A queued TensorBoard job appears on the Queue / Jobs tabs with a label like tensorboard:6006. Once started, the job card surfaces:

  • A clickable URL that opens the TB UI through the auth-gated reverse proxy.
  • A TTY tab streaming the tensorboard process output.
  • A Kill action.

TensorBoard is long-lived: it does not exit on its own. Kill the job from the Jobs view (or forgather job kill <id>) when you're done.

Bind and proxy

Default bind is loopback (127.0.0.1). Browser access goes through the forgather server's auth-gated reverse proxy at:

/api/tb/<queue_id>/

The proxy strips the prefix on inbound requests; the server passes --path_prefix /api/tb/<queue_id> to TB so that its internally generated links and asset URLs resolve correctly under the proxy mount. This is why the URL on the job card includes /api/tb/<queue_id>/ rather than pointing at the raw TB port. The webui handles this plumbing automatically -- you should not normally need to set --path_prefix yourself.

Enabling --bind_all in the modal makes TB listen on every interface on the chosen port. This bypasses the proxy gate -- anyone who can reach that port on the host can read your training metrics. Use it only on trusted networks (or, more typically, leave it off and rely on the proxy + the webui's login).

WebSockets are not proxied, so the realtime profile plugin is unavailable through /api/tb/<queue_id>/. Set --bind_all and connect directly to the upstream port if you need it.

If both --bind_all and a host override are passed, --bind_all wins (matching the tensorboard CLI's own precedence).

Common gotchas

  • Port collisions.

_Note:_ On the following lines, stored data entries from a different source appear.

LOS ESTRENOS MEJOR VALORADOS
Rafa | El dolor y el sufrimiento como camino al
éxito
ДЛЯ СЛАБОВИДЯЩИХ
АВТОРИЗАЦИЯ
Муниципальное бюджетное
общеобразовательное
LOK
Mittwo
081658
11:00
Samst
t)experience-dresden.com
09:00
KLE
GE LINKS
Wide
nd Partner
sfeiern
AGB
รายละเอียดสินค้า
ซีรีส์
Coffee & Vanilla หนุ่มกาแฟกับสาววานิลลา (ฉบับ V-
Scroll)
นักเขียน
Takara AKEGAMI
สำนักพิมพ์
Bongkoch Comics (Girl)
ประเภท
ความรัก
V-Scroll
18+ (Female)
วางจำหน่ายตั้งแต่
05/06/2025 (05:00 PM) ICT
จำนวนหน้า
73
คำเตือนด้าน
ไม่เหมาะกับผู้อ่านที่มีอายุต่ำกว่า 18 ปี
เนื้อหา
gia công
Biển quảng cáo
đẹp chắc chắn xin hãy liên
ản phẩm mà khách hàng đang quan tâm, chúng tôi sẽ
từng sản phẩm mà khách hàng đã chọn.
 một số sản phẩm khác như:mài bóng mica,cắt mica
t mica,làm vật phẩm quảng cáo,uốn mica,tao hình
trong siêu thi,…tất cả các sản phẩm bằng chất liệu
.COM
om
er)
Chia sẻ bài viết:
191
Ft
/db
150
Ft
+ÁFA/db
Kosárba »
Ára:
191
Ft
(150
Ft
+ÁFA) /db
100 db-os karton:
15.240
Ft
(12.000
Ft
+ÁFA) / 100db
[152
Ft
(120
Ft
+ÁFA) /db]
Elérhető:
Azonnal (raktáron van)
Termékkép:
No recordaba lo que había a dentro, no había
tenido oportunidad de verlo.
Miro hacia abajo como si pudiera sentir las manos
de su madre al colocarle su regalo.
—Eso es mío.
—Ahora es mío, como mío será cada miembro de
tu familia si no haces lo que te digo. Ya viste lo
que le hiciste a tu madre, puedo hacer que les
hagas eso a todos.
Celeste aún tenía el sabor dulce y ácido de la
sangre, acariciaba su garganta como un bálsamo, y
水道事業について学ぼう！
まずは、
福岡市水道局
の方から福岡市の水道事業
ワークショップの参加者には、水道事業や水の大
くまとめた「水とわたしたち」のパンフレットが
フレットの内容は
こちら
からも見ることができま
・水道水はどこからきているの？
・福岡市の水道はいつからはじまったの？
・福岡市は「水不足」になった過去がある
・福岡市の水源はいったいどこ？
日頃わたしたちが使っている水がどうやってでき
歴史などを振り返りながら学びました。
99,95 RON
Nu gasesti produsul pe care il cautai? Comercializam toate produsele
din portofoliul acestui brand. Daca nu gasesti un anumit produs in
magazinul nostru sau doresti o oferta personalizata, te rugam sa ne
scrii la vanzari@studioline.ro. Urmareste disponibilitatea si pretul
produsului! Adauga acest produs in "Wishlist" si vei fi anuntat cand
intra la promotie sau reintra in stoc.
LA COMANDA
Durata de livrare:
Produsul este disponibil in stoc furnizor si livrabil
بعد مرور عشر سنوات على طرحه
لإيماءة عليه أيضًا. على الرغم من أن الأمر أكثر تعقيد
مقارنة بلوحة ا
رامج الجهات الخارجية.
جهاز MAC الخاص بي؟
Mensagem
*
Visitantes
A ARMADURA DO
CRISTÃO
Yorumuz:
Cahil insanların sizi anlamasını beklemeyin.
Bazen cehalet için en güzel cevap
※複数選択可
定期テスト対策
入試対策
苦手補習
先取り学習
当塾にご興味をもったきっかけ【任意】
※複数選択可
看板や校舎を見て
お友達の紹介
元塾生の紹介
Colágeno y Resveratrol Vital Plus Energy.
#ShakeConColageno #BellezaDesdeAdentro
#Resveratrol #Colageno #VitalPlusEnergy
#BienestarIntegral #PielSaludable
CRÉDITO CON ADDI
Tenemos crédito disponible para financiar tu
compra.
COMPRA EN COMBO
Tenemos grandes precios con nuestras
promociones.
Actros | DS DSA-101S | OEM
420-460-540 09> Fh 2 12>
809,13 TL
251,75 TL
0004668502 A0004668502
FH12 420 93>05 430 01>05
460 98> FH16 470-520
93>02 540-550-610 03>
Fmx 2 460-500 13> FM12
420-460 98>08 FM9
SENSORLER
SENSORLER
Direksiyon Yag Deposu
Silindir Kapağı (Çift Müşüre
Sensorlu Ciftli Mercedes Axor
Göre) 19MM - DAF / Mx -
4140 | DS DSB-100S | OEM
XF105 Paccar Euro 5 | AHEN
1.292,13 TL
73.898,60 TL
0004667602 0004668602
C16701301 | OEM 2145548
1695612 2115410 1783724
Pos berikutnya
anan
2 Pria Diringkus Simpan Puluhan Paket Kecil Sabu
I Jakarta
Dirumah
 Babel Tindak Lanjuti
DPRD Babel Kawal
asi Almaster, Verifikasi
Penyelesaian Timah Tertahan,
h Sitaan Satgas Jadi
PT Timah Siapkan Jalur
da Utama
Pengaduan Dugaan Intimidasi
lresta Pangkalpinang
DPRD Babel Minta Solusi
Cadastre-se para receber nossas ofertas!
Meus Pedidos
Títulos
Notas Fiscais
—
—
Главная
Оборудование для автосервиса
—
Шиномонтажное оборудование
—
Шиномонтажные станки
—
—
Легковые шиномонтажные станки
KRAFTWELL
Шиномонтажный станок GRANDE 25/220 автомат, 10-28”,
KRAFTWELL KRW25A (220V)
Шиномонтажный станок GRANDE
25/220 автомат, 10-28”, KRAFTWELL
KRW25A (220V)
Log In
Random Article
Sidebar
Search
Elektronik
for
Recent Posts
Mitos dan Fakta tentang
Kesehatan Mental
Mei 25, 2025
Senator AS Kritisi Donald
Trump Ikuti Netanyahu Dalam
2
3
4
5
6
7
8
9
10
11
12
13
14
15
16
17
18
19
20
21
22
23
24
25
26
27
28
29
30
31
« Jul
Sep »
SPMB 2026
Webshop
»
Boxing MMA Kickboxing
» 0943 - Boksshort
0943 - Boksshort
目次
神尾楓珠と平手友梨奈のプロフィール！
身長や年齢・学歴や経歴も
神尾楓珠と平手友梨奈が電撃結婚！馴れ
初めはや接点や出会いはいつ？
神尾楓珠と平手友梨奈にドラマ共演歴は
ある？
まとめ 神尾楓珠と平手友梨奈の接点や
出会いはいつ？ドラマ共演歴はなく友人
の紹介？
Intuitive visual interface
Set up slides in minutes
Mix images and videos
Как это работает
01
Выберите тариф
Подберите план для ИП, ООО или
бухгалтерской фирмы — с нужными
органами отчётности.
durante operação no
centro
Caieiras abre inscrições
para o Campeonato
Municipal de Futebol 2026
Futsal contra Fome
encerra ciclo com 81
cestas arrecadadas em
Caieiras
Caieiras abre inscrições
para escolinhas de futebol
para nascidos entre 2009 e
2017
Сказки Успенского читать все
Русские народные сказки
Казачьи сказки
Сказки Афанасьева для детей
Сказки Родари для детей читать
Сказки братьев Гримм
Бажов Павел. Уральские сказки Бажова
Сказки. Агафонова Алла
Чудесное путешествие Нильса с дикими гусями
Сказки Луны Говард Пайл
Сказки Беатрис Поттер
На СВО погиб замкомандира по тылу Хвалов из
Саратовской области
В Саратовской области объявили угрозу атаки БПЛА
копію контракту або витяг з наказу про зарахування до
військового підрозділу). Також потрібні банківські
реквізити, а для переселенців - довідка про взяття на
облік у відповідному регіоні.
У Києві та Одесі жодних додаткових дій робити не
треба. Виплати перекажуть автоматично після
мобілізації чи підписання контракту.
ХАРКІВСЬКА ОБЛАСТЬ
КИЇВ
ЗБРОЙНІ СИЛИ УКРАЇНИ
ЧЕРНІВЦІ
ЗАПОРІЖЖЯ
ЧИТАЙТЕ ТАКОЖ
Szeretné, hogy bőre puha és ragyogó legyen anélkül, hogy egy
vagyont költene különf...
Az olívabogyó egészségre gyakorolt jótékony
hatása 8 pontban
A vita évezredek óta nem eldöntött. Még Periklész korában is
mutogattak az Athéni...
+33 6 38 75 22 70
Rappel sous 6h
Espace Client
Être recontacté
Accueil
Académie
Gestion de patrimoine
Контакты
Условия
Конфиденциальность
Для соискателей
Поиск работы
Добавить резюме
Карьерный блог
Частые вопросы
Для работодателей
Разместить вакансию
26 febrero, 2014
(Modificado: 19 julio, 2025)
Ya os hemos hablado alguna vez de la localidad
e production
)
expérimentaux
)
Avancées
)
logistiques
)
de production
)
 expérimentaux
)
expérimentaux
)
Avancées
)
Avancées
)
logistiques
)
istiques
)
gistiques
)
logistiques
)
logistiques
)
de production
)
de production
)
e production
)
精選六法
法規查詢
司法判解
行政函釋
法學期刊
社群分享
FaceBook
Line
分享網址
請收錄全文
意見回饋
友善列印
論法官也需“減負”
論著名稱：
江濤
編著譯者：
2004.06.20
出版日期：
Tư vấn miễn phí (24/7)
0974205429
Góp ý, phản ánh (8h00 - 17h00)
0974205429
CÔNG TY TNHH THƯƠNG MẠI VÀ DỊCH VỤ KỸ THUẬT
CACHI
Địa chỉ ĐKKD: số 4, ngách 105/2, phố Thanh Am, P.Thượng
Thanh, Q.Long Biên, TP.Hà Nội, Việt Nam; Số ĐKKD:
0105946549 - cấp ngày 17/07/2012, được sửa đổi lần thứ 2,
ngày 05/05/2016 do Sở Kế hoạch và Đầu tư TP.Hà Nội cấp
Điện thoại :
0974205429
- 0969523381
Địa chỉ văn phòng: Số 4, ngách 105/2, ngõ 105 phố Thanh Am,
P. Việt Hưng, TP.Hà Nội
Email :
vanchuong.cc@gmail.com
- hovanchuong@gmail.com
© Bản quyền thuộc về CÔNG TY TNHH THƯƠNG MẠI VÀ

Each concurrent TB instance needs a distinct port on the host. SSH port-forwards keyed to 6006 are common, so the modal sticks with that default rather than rotating it -- pick a fresh port per submit if you already have one running.
  • No GPUs are reserved. TensorBoard is CPU-only; the scheduler enqueues it with requested_gpus=0. It will not block training jobs on the GPU pool.
  • Event files appear late. The trainer flushes events periodically; immediately after forgather train starts, the logdir may be empty for a few seconds.
  • Stale logdir. TB caches its event-file scan; if you add new run directories under the same logdir while TB is running, set a smaller reload interval or restart the job.

See also

  • Log Analysis -- the Forgather-native forgather logs summary / forgather logs plot CLI works against trainer_logs.json and complements TB for quick offline plots and cross-run summaries.
  • Forgather Server -- auth model behind the /api/tb/ proxy and the rest of the webui.
  • Server CLI -- workflow walkthrough for forgather tb --enqueue, forgather job, forgather sched, and friends.
  • MkDocs -- the other long-lived viewer spawned from the Services menu; same lifecycle and auth-gating model.